Fig. 1 portrays the images associated with a classic segmentation task, in this instance of so-called epithelium cells. The images in the upper row represent the masks rendered by professional, human pathologists; the middle row the original histopathological image; and the bottom row the images generated by the trained network. Each column represents all images associated with a single histopathological slide.
Background
Histopathological examination, the study of biopsied tissues and cells using microscopy, is one of the key means by which a wide range of illnesses are diagnosed across the world. However, the time, labor, and expertise required to perform these diagnostic processes, coupled with a deficit of trained pathologists, is driving a global trend of delayed or omitted histopathology services - potentially life-saving insights are not adequately reaching patients' care teams.

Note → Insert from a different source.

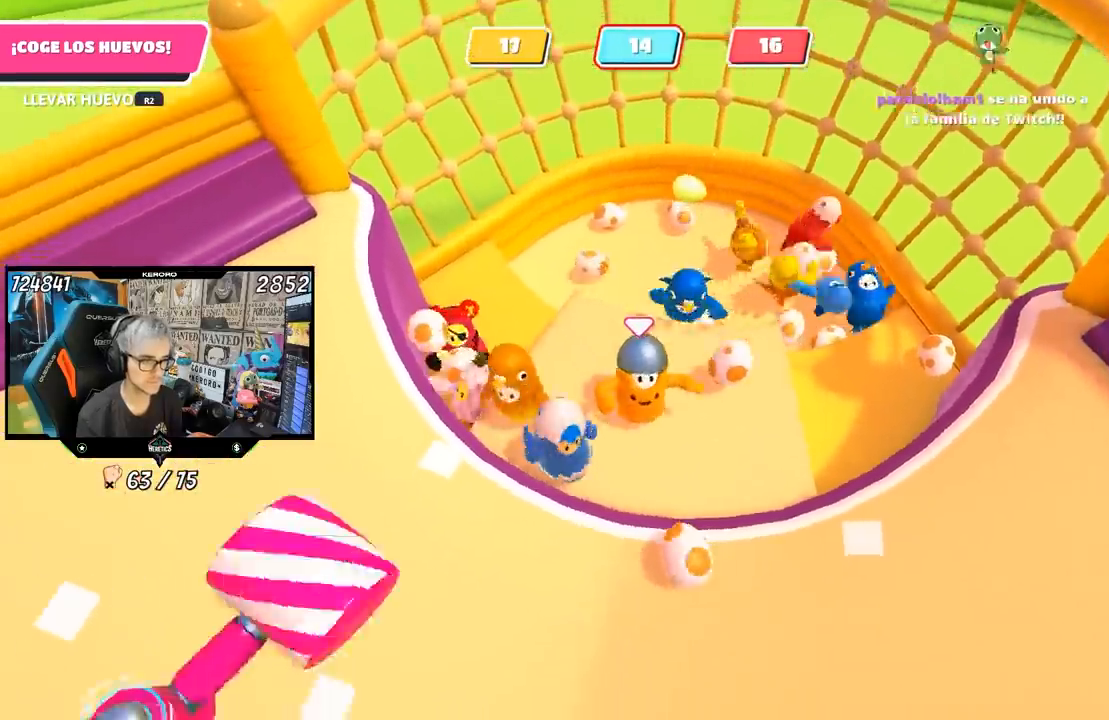
Gameplay with a controller (PlayStation layout); each line is a JSON object with the inputs held at the frame after it (dt_ms = milliseconds from this image to that frame). "button_events" lists button changes between this image and that frame as [ms after this image, input, new state], when the widget could be followed in between (sticks are given only as held states).
{"dt_ms": 500, "buttons": ["R2"], "left_stick": "down-left", "right_stick": "center", "button_events": [[183, "R2", "down"]]}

These challenges have elevated digital pathology, the machine-aided processing of digitized histopathology samples, to be a critical frontier of modern medical research. One of digital pathology's most pertinent tasks is that of automatic image segmentation: the delineation of specified tissue-, cell-, and organelle-level entities. Current segmentation models are largely based on hand-crafted algorithms. These algorithms require extensive, advanced feature engineering; profound expertise in pathology and machine learning to develop, maintain, and use; and, in addition, are typically only capable of segmenting a single type of entity. All of these factors contribute to these models being infeasible to deployment in clinical settings.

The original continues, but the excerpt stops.